Today the Wall Street Journal reported that we could be facing a synchronized slowdown in home prices. On today’s show we’re talking about how to make sense of the conflicting data out there. But what’s reported in the news for individual home owners is very different from what investors will experience.

The Wall Street Journal reported that across 23 countries, an index of inflation-adjusted home prices compiled by the Federal Reserve Bank of Dallas grew 1.8% in the third quarter of 2019 from a year earlier.

The report said that home prices in many countries were falling, including prices in Canada have fallen 0.5% in the past year.

A key catalyst is the global slowdown over the past two years that kept a lid on housing demand and home-price gains. In large cities, affordability constraints are deterring many would-be buyers, and foreigners’ appetite for overseas properties has cooled.

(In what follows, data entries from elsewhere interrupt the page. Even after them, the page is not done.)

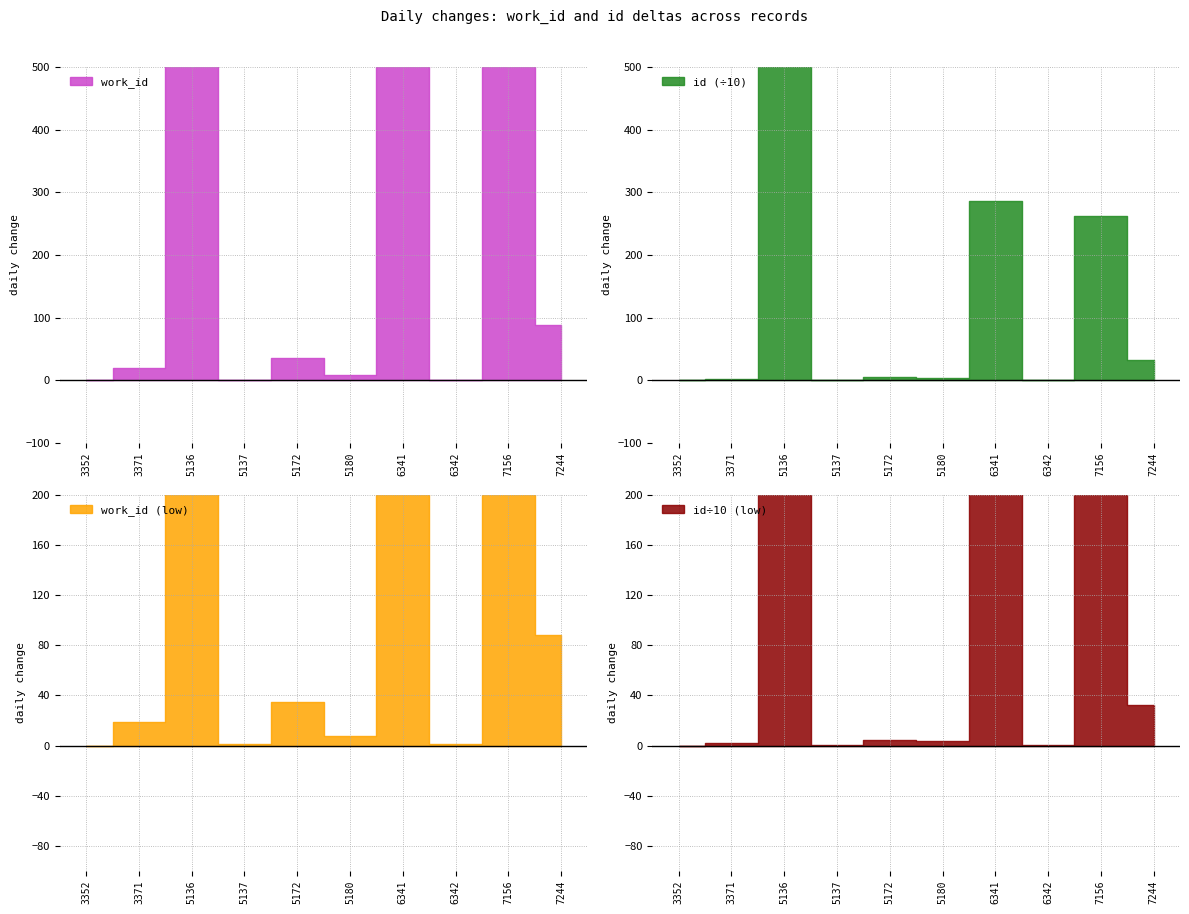

How many values in the work_id series exceed 5180?

4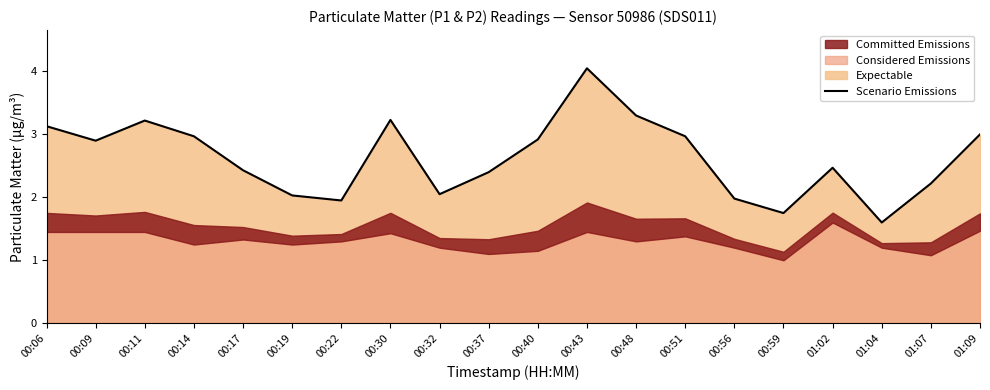

What is the greatest value displayed?

4.0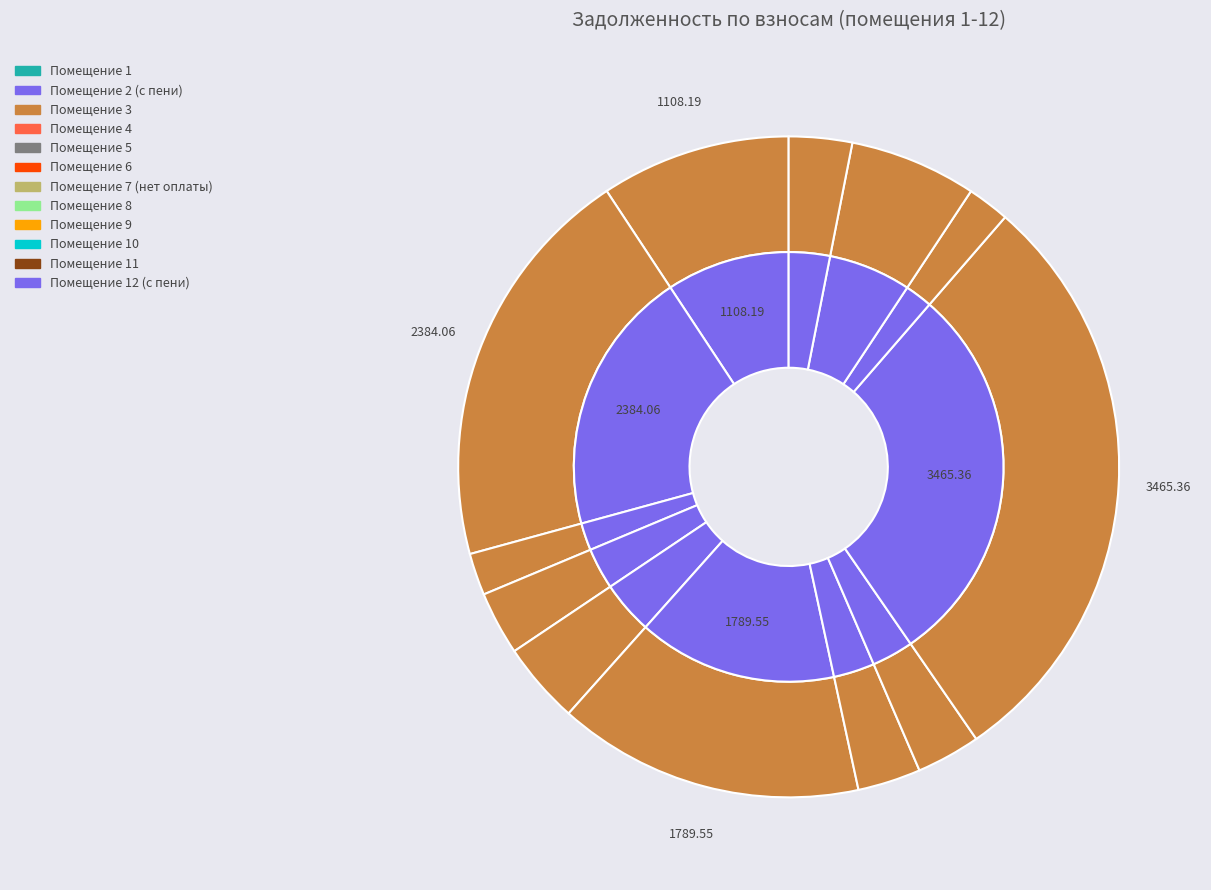

What percentage is NOT represented by 4?

96.9%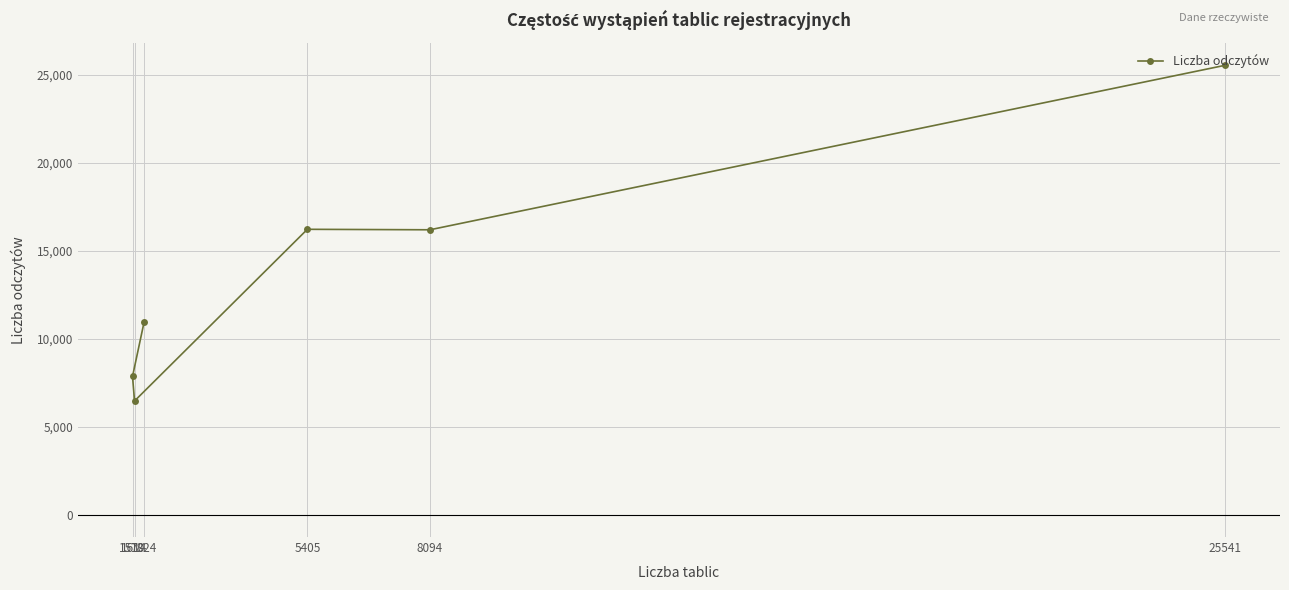

List the labels in order of value, smallest first.

1614, 1570, 1824, 8094, 5405, 25541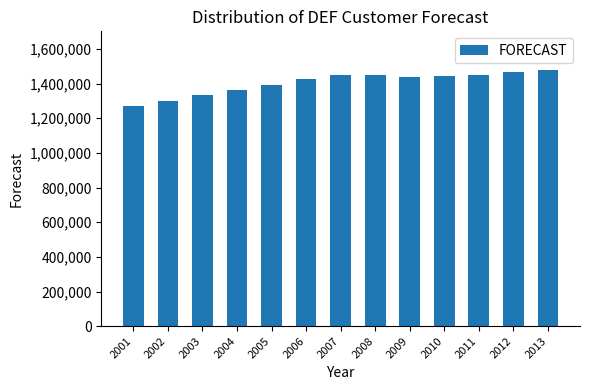

What is the value of the 2nd bar from the left?

1301374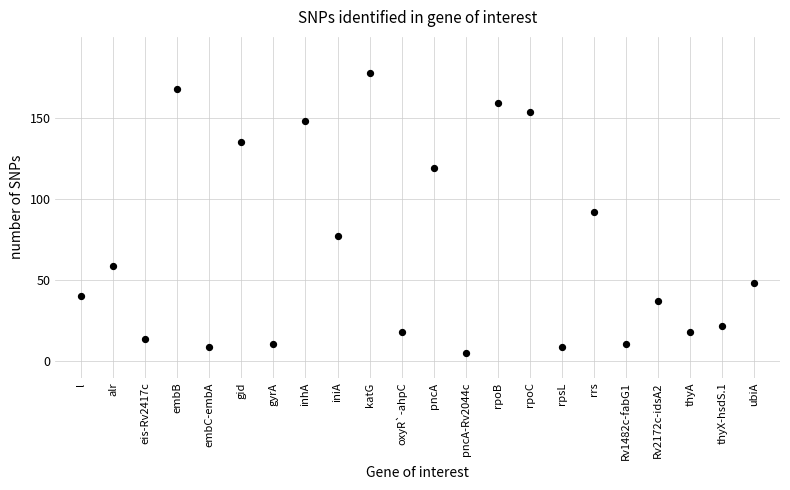

What is the range of Y values (max minus min)?

173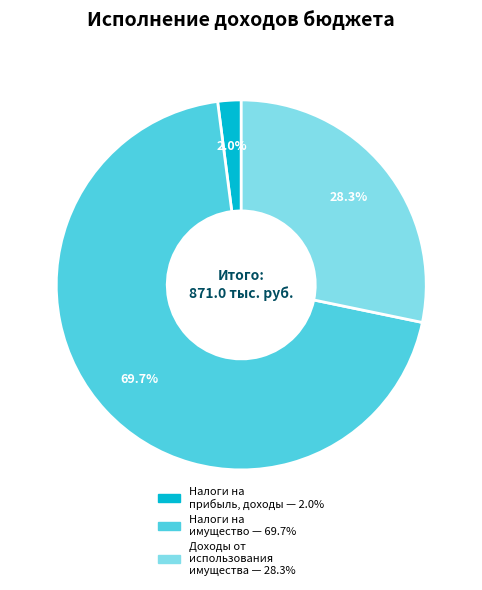

To the nearest percent, what is the average slice percentage?

33%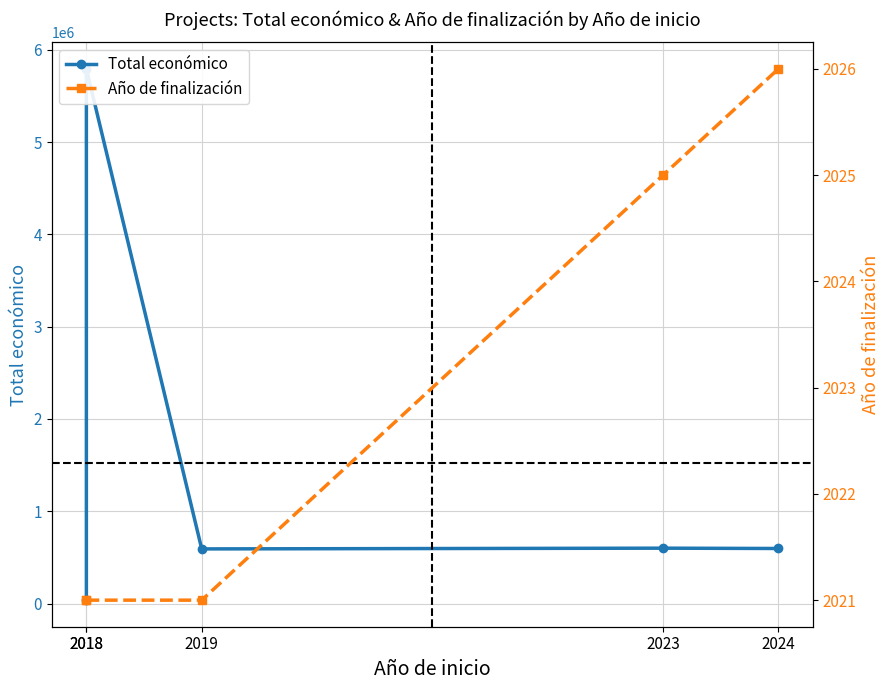

What is the minimum value for Año de finalización?

2021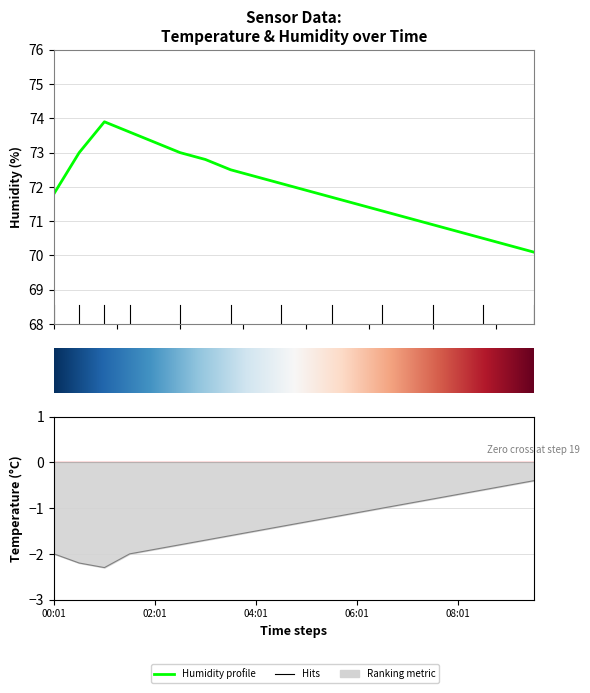

Is the value of humidity at 07:01 greater than the value of temperature at 08:01?

Yes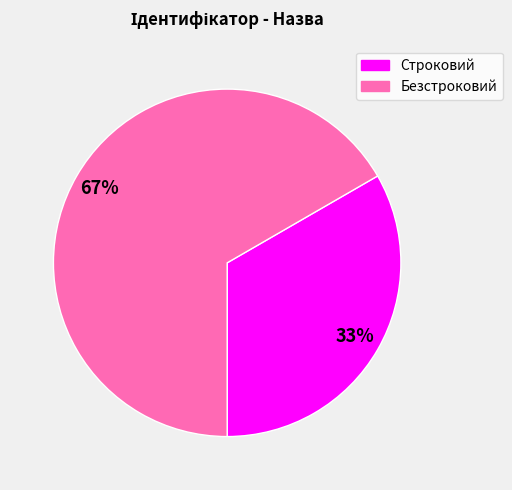

Which category has the biggest portion of the pie?

Безстроковий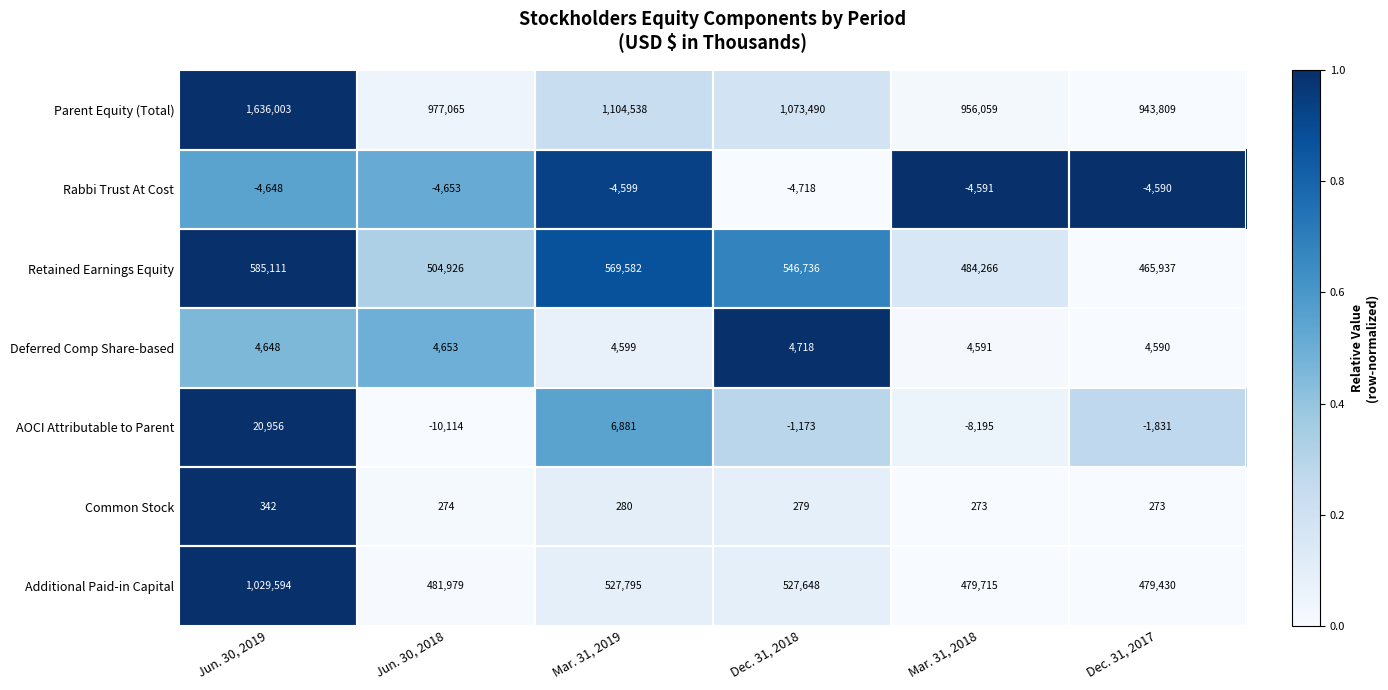

Which series has the widest spread of values?

Parent Equity (Total)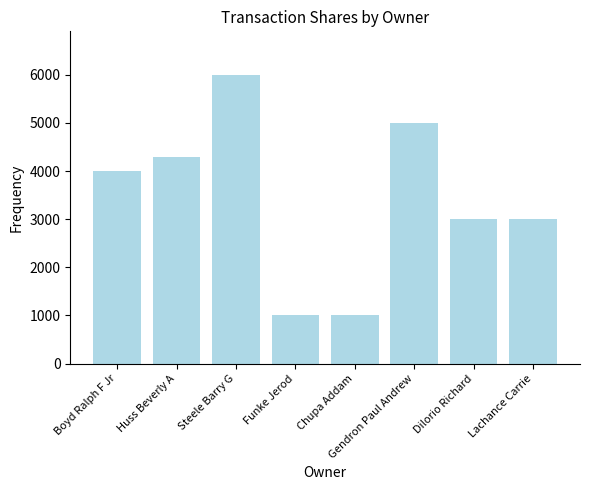

Is it true that the value at Boyd Ralph F Jr is 4000?

True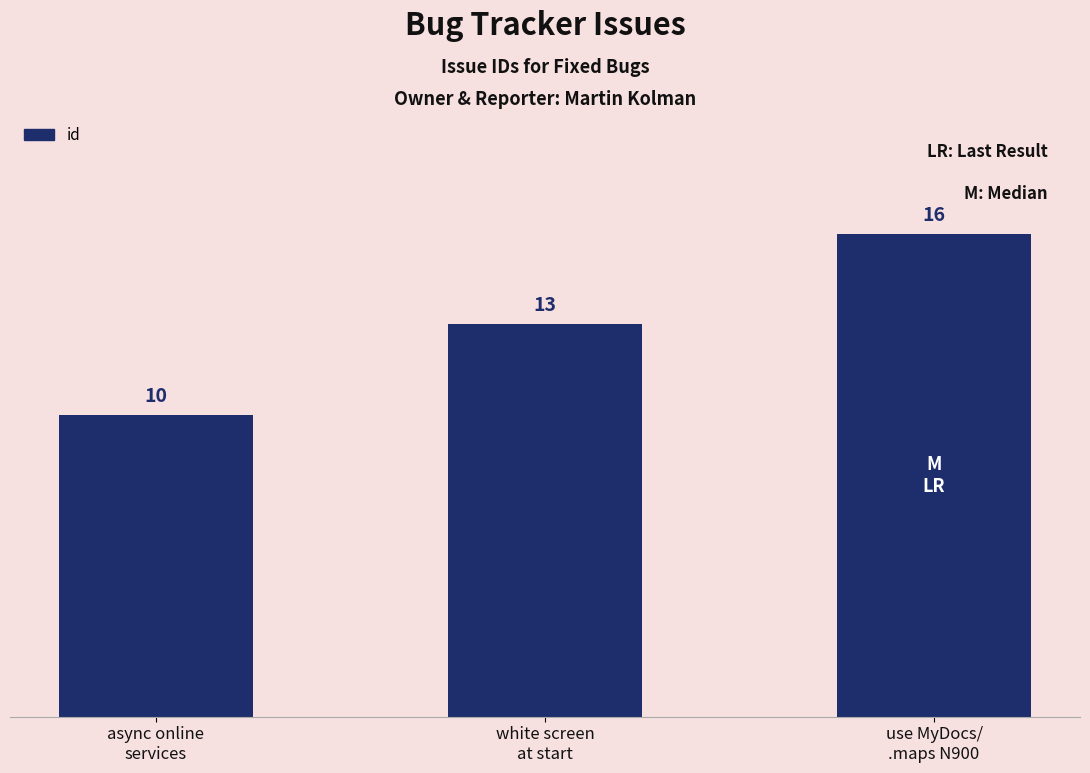

Which has a higher value, white screen
at start or async online
services?

white screen
at start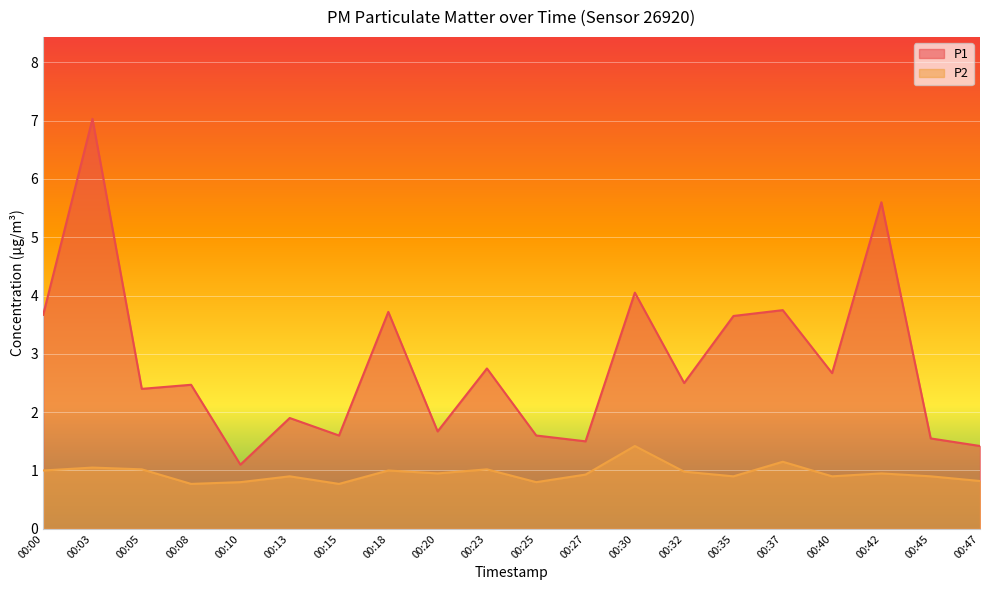

True or false: P1 and P2 intersect in this chart.

False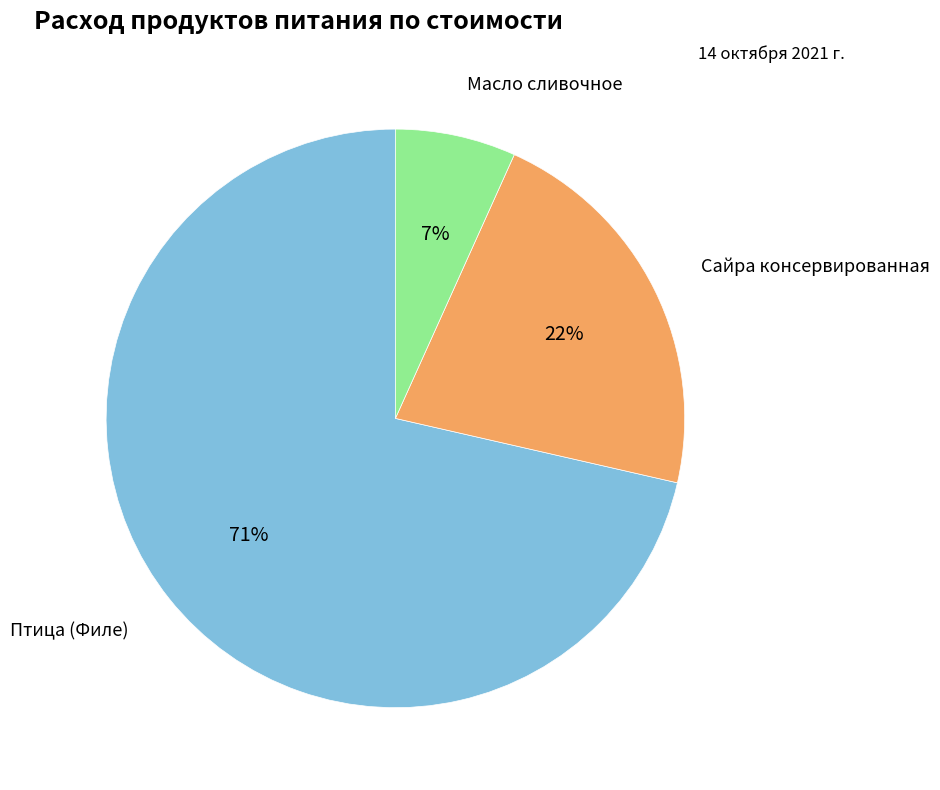

Is there any slice that represents more than half of the pie?

Yes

Broad Statistics like this drive me crazy because they’re meaningless. At the same time that prices have fallen in some markets, we’ve seen prices rise dramatically in others.

It is true that foreign buyers in many major cities have fallen. We see this in Miami, Toronto, San Francisco and Seattle.

The claim of a slowdown in Canada is simply not accurate, even in inflation adjusted terms.

Here’s my take on what is happening.

Toronto is the fastest growing city in North America with over 125,000 population growth each year. There were only 27,410 housing completions in Toronto in 2019, down from 37,750 in 2018. The fact is, there is very little developable land left in Toronto. There is a huge reduction of single family homes and townhouses being built. Getting new projects approved in Toronto is a slow and expensive process. The vast majority of new construction is in the condo asset class and fully 60% of new product is high rise condo, 27% single family or townhouse, and 13% rental.

This shortage of supply is what is driving prices up.

The Bank regulator in Canada implemented additional credit tightening to try and cool what was seen as an overheated real estate market, specifically in Toronto and Vancouver.

By making it more difficult to borrow, that has put a cap on prices, but only in some segments of the market. We have seen prices falling at the top of the market. At the same time, we’re seeing prices rising at the bottom and the middle of the market. People will only pay for a home based on what the bank will allow them to borrow. This has reduced the rate of price increases, but prices are still increasing as long as people can borrow.

Home sales increased 14% in November and active listings are down 27% compared with last year. Prices have increased on average 7.1% in Totonto.

In my home city of Ottawa Canada, prices have increased 10.3% for single family homes and 11.5% for condos. Active listings are down 33% compared with last year. Sales volume is up 14%.

There is an increasingly loud chorus of people predicting that home prices will crash in several markets once the current generation of boomers exit home ownership. There’s no question that new supply will open up when that happens. The big question is demand, and how immigration will impact the balance of supply and demand.

If you’re making a financial decision for the next 25 years, I suggest you look out more than the next 90 days to predict where home prices are heading.